Tens isto tudo ligado a uma única tomada.
O sistema de som, as luzes, o microfone...
- Que mais está ligado aqui? - A máquina de fumo.
- As bolas de sabão. - O projetor.
O inquérito vai ser fixe, quando morrerem queimados.
Mas posso abrir esta parede, refazer a instalação e instalar cinco tomadas.
Oitocentas libras, tudo.
- Quanto tempo fechamos? - Uma noite chega.
Posso isolar esta parede para não fecharem o bar.
- Seiscentas. - Oitocentas. E ponto final.
Não é só a instalação elétrica. Tenho de arranjar tudo e pintar.
Por 800, meto cá o meu rapaz, o meu filho.
Tem curso de carpintaria.
Ele trata disto tudo e deixa tudo impecável.
- Que idade tem o seu filho? - 25.
Ele tem dois filhos.
Porquê? Que conversa é essa?
Nada, tens dois filhos.
- E? - Nada.
Porque é que disseste isso?
Disse porque tens, não tens?
Interessa?
Não.
Muito bem, ótimo.
- Setecentas. - Oitocentas, sim?
E depois, temos... festa.
Dá-lhe, Clive!
Já chega.
Vou começar.
- Quantas horas pagaste de parque? Duas? - Sim.
É melhor ser o dia todo, não? Pagas tu.
Até já.
A PENSAR EM TI VAI-TE FODER
Estou atrasado.
Chama um táxi e apanha-me às 19h30.
- Vamos jantar com o teu ex porquê? - Não faço ideia, porra.
Curtis e Maggie, em casa, às 22 horas vimos embora. Até já.
Não sabe do que está a falar!
Era um jogador de merda e é um comentador de merda.
Não sabe do que fala, é um...
Sempre na tanga.
Não à frente do meu pai! É um homem casado! Sobe as calças!
Tinha onde estacionar a bicicleta.
O cabrão do Curtis e a estúpida da Maggie, burra como tudo.
Respira fundo.
- Olá! - Olá!
- Maggie, Maggie, Maggie, sai, sai, sai. - És mesmo velho.
- Desculpa o atraso. - Que linda!
Prazer em ver-te.
- Vi o Sanjay. - Eu sei, ele disse-me.
- Há quanto tempo.
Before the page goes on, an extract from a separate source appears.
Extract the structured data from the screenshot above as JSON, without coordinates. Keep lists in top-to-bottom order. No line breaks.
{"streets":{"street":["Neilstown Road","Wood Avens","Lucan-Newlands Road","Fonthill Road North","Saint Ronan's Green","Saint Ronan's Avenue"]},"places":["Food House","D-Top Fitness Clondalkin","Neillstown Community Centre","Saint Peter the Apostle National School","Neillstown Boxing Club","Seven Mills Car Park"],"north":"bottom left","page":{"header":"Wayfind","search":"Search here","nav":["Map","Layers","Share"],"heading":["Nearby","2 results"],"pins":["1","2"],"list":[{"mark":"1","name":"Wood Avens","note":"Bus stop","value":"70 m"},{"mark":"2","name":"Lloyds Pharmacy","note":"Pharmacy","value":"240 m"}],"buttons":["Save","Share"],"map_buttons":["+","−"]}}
Como estás? - Nada mal.
Estás mais velho, mais gordo e mais grisalho.
E tu começas a cheirar mal.
Deixa-me levar o casaco.
Então, quem mais vem?
Bem, somos só nós.
Para pormos a conversa em dia. Conversar um bocado, sabes?
- Conversar sobre o quê? - Sei lá, tudo. Entrem.
Chega?
Agarra no meu portátil e desata a correr.
Tinha quê? 1,90 m, só músculos.
Tinha 25 anos, corre com um ginasta, sai porta fora, a toda a velocidade.
E eu corro atrás dele para a rua, e de repente ouço um clique.
Era a porta a fechar. Trancada.
- Ali estava eu, completamente nu. - Meu Deus, não pode ser.
Sim. Estava no meio da rua, completamente nu.
- Tive de o ir salvar. - Sim.
Isso aconteceu mesmo?
Tudo à mostra, para toda a gente ver. Apreciem a vista.